CS 5200 Introduction to Database Management Individual Assignment #6

For the following schedules:

  1. Determine whether the schedule is view-serializable, conflict-serializable, recoverable, cascadeless and/or strict. Note: you must state separately whether each one of these holds.
  2. For each of the 5 answers in the first part above, explain why or why not. In the case of the two notions of serializability, you must either give an equivalent serial schedule or a reason why the schedule is not serializable.

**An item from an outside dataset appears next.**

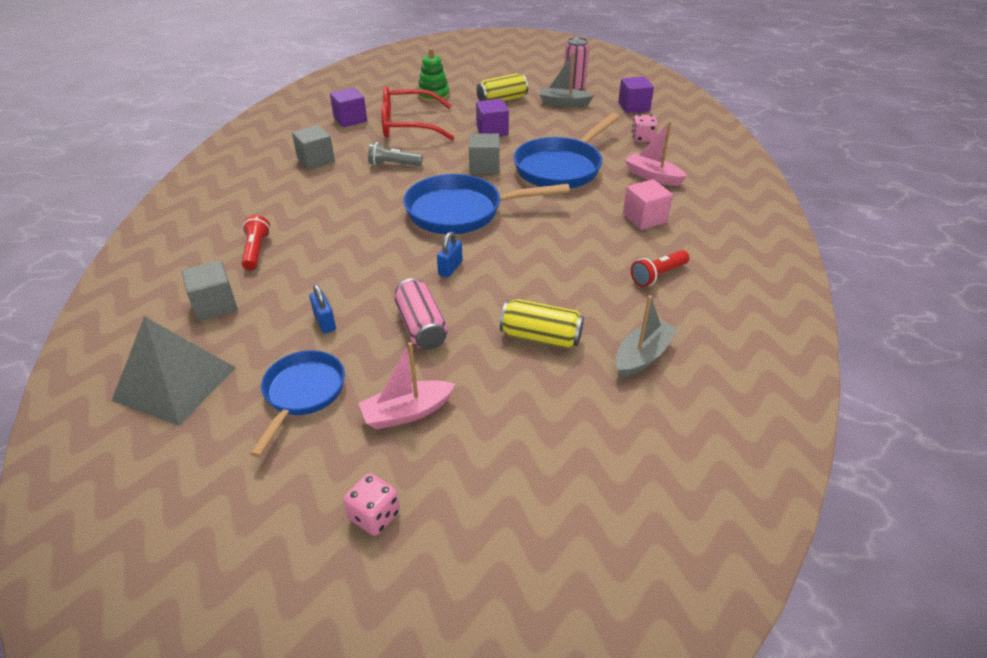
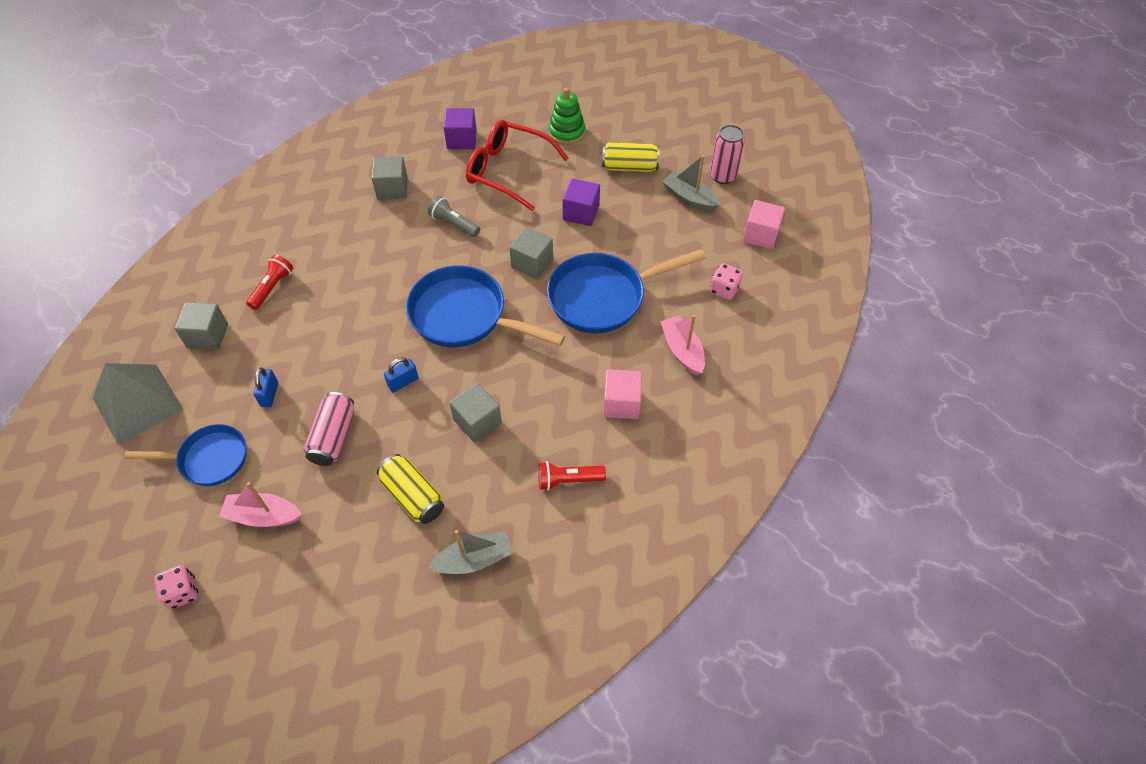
camera: 30 degrees right, 15 degrees up
(302, 394) = (208, 459): blue pan -> blue pan turned 45 degrees clockwise
(543, 269) = (477, 421): none -> grey cube
(633, 107) = (760, 235): purple cube -> pink cube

For the other three concepts, you must give an example of a violation if the schedule does not have the property.

  1. R2(C), R1(C), R2(B), R2(A), C2, W4(B), R3(C), W3(C), C3, W4(A), R1(C), C1, R4(B), R4(A), C4
  2. R3(A), W1(A), W3(C), W4(B), R1(C), R2(C), C3, R2(C), R4(C), W2(B), C1, C2, C4
  3. R1(A), W1(B), R3(C), R3(A), R4(C), R4(B), C4, W2(C), W3(C), R3(A), W3(A), C1, C3, W2(C), C2

The rest of the assignment uses the schema from Assignment #4. The primary key of Role uses a tree index on (hasRole, hasMember, isMemberOf), in this order.

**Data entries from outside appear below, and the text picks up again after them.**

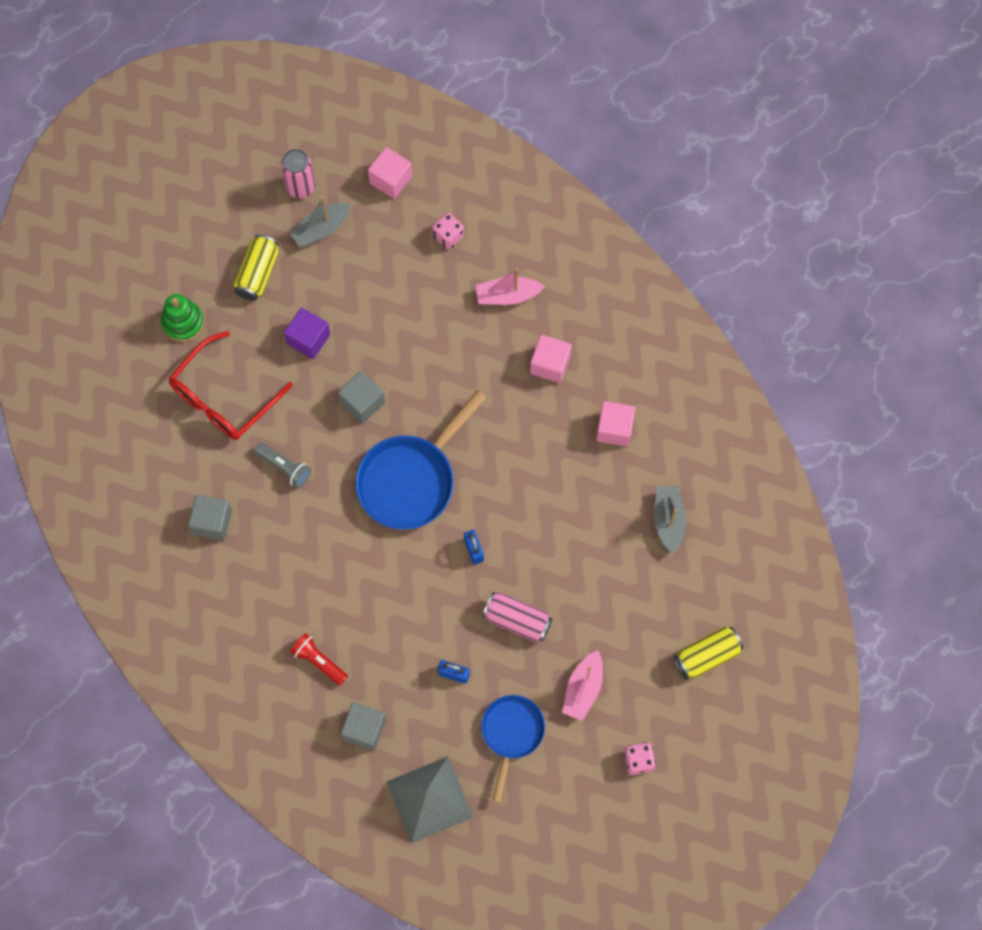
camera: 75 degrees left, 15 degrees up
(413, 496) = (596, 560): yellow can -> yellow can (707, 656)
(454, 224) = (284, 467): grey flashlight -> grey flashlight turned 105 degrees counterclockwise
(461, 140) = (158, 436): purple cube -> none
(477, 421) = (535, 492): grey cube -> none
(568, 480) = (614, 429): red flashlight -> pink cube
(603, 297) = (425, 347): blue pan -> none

Consider the following query:

select p.name
  from Person p
 where exists(
         select *
           from Role r1, Role r2, RoleType t
          where r1.isMemberOf <> r2.isMemberOf
            and r1.hasMember = p.id
            and r2.hasMember = p.id
            and r1.hasRole = t.id
            and r2.hasRole = t.id
            and t.type = 'Chair'
       );

Show the optimal query tree for executing this query. Treat r1.isMemberOf <> r2.isMemberOf as being an ordinary constraint (i.e., not a join constraint) in this problem. For each relational algebra operation specify the strategy that should be used. You may assume that about 5% of all roles are chairs.